In the past, you had to go to a doctor’s office, clinic, or lab facility to get tested for HIV. But that’s no longer the case. With self-tests, you now have the option to test yourself at home. Home tests, including the rapid ones that use a saliva sample instead of a blood sample, are very accurate if you’ve had HIV for a while. If you got it within the past few weeks or months, however, they might falsely say you don't have it.

Consider PrEP

PrEP is a type of medication that prevents HIV in people who don’t have it. It stands for pre-exposure prophylaxis.

PrEP might be right for you if:

  • You have sex with people whose HIV status is unknown.
  • You have sex with people whose HIV is not suppressed with medication.
  • You have sex with people using injectable drugs.
  • You are trying to get pregnant and have a partner with HIV.
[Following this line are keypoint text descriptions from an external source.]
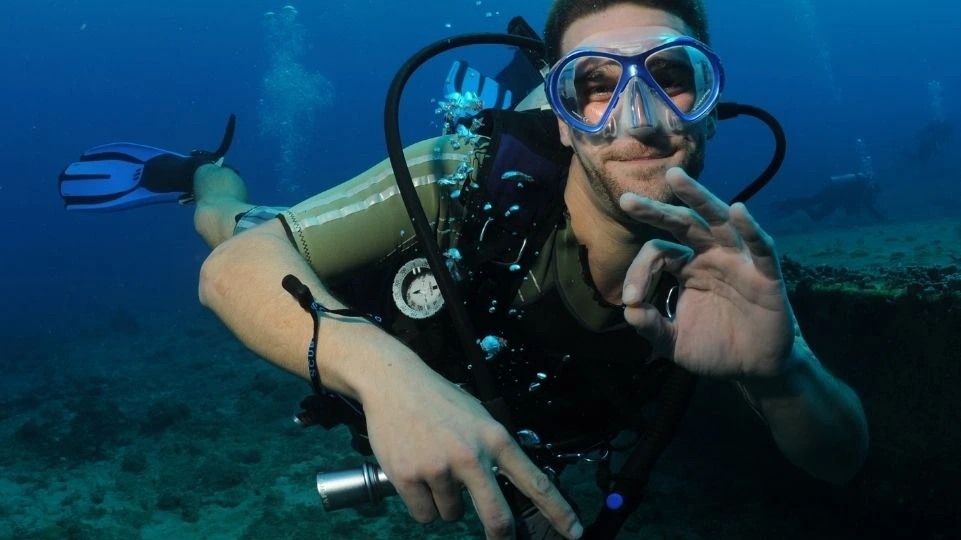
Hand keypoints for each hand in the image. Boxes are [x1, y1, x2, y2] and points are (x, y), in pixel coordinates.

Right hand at [360, 360, 582, 539]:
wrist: (394, 382)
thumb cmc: (438, 399)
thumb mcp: (479, 416)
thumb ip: (494, 450)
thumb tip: (508, 488)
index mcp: (495, 439)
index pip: (535, 481)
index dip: (558, 511)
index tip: (574, 531)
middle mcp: (471, 456)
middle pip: (497, 516)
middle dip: (500, 535)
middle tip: (499, 539)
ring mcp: (439, 468)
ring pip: (452, 514)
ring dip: (446, 503)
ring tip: (433, 468)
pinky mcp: (408, 478)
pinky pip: (424, 515)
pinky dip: (422, 504)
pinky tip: (416, 475)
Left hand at [618, 167, 796, 378]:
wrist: (754, 367)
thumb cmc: (715, 348)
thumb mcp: (674, 343)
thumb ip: (651, 327)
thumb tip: (629, 311)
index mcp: (687, 267)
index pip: (658, 252)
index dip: (640, 271)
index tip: (631, 299)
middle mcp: (711, 256)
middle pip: (683, 222)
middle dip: (656, 210)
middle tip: (626, 200)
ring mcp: (738, 262)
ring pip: (718, 222)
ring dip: (698, 197)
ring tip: (676, 177)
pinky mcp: (766, 276)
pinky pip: (760, 248)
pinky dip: (751, 229)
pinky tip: (738, 210)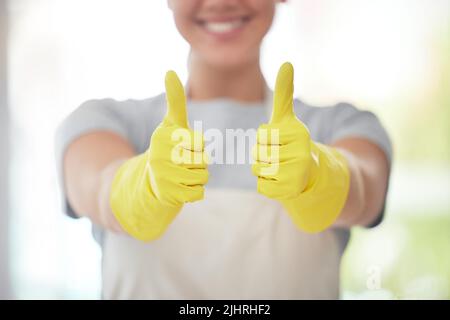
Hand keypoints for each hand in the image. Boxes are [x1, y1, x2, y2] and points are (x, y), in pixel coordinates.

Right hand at [110, 71, 207, 240]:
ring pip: (203, 177)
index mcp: (163, 136)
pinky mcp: (168, 195)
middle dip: (198, 164)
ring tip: (180, 176)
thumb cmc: (166, 150)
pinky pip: (198, 193)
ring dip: (197, 178)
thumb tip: (169, 71)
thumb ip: (174, 100)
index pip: (200, 142)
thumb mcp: (170, 124)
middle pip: (204, 161)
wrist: (147, 184)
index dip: (197, 147)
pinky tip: (180, 189)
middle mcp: (160, 155)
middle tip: (181, 164)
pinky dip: (194, 192)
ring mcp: (163, 176)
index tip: (182, 147)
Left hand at [252, 62, 349, 232]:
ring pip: (257, 170)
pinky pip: (262, 186)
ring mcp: (297, 173)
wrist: (310, 173)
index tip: (281, 141)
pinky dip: (266, 185)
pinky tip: (280, 181)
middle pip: (257, 153)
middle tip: (280, 156)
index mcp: (299, 133)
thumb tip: (287, 63)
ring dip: (263, 170)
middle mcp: (302, 153)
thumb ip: (285, 93)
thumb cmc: (291, 143)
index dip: (265, 139)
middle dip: (262, 155)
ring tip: (280, 168)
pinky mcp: (289, 191)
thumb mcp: (287, 118)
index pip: (261, 135)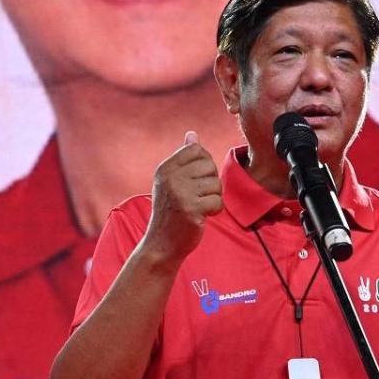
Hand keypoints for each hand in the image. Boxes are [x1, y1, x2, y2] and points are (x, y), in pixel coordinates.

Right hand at [142, 131, 222, 268]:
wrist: (161, 244)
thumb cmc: (170, 211)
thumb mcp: (171, 182)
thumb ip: (183, 158)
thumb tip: (192, 134)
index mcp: (166, 168)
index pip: (197, 150)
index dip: (204, 165)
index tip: (196, 181)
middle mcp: (171, 177)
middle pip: (210, 166)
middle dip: (210, 182)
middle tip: (197, 197)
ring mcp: (180, 192)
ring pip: (216, 184)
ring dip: (213, 198)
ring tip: (198, 207)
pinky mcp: (191, 208)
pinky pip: (217, 201)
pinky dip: (214, 211)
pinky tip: (202, 216)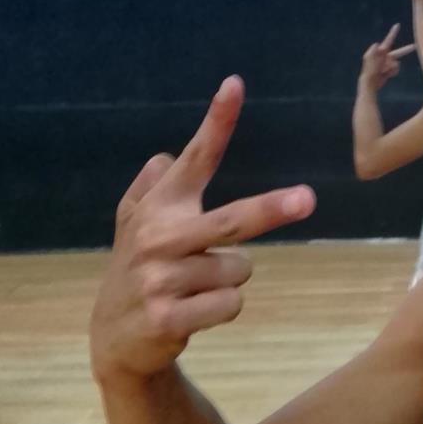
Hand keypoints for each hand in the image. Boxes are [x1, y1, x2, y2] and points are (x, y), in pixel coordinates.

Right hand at [89, 76, 315, 382]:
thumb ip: (153, 189)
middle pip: (231, 220)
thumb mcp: (137, 225)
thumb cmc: (140, 269)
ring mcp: (160, 279)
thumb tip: (163, 157)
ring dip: (229, 281)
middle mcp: (158, 237)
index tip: (235, 84)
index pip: (195, 157)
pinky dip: (224, 309)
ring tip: (195, 288)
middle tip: (308, 199)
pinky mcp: (167, 318)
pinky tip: (193, 313)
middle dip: (270, 209)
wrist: (114, 339)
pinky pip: (231, 304)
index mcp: (161, 206)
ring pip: (240, 270)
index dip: (217, 120)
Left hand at [358, 24, 415, 91]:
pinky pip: (396, 68)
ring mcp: (388, 62)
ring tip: (383, 71)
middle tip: (414, 46)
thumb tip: (376, 43)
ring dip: (392, 68)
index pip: (389, 40)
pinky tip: (386, 74)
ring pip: (397, 63)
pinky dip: (393, 72)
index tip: (397, 25)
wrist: (370, 83)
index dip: (393, 32)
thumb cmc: (369, 70)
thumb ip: (372, 52)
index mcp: (380, 51)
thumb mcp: (369, 60)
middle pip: (398, 52)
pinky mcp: (389, 68)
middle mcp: (385, 55)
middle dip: (406, 50)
When used as directed, PrEP is 99 percent effective in preventing HIV from sex and at least 74 percent effective in preventing it via injectable drugs. The downsides include having to take a pill every day and being required to see a doctor every 3 months for checkups and HIV testing. And as with any medication, there’s a chance you might have side effects. Possible side effects of PrEP include diarrhea, nausea, headache, fatigue, and stomach pain. Ask your doctor to help you weigh the pros and cons.

If you don’t want to take a daily pill, there is another option. Cabotegravir (Apretude) is an injectable PrEP medicine that only needs to be given by a health care worker every other month. It is approved for people weighing more than 77 pounds (35 kilograms) to lower your chances of getting HIV.

Learn about PEP

Unlike PrEP, which is designed to be taken regularly, PEP (post-exposure prophylaxis) is for emergency use only. If you had an encounter you aren’t sure about and are worried that you might have been exposed to HIV, starting PEP within 72 hours should prevent you from becoming infected.
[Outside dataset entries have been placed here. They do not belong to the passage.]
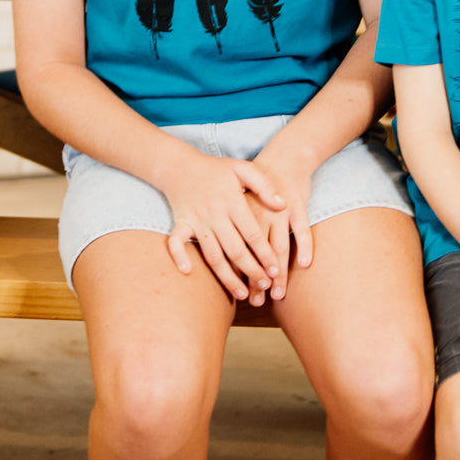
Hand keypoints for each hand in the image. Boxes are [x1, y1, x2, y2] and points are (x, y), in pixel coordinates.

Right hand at [162, 151, 286, 302]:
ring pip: (212, 255)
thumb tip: (283, 205)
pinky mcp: (181, 224)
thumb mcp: (243, 169)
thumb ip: (265, 185)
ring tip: (243, 294)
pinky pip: (176, 242)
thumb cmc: (216, 169)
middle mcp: (214, 214)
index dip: (265, 254)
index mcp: (232, 202)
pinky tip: (188, 272)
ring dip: (227, 277)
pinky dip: (179, 256)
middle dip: (251, 270)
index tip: (276, 271)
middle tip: (265, 286)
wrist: (181, 165)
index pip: (252, 234)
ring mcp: (196, 221)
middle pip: (235, 249)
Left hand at [243, 146, 316, 304]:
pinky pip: (302, 230)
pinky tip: (305, 266)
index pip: (237, 249)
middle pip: (256, 254)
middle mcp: (258, 214)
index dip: (239, 273)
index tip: (241, 295)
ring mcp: (279, 210)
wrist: (283, 159)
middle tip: (258, 301)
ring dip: (279, 272)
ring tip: (278, 293)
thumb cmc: (260, 187)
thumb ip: (235, 228)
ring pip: (279, 247)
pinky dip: (304, 247)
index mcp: (240, 215)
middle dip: (257, 279)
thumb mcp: (241, 201)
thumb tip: (227, 262)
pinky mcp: (298, 205)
If you’re HIV positive, start treatment right away.

If you have HIV, you can take a combo of drugs known as antiretroviral therapy (ART). Taking this medication every day should help keep you healthy for many years. The key is to start treatment as soon as possible and stick with it. People who are diagnosed at age 20 and start ART right away now have an average lifespan of 71. But if you’re diagnosed at the same young age and don’t take medication, you might only live to be 32.

Sticking with ART also protects others. As long as your viral load remains undetectable, you have almost no risk of transmitting HIV to a sex partner.

While modern HIV treatments are excellent, it’s wise to try to prevent infection and find out as soon as possible if you’ve gotten it. That’s because if you catch it, you will likely need treatment for the rest of your life. If HIV is not caught and properly treated, it can lead to AIDS (acquired immunodeficiency syndrome).

AIDS damages the immune system so that it’s no longer strong enough to fight off other infections. As a result, people with AIDS often get “opportunistic infections,” which can be severe and fatal. People with advanced HIV or AIDS are prone to several kinds of opportunistic infections.

There isn’t much research available on whether receiving gender-affirming surgery or going through hormone therapy changes the risks of getting HIV. But HIV and AIDS can lower your immune system’s ability to fight infections, which could make getting surgery more complicated. However, studies show that if you have surgery while you’re in the early stages of HIV, there is almost no significant increase in risk compared to those who don’t have HIV.

A 2018 survey of transgender youths found if you receive gender-affirming services, you’re more likely to be aware of HIV prevention, suggesting that when medical gender needs are met, education and safety increase.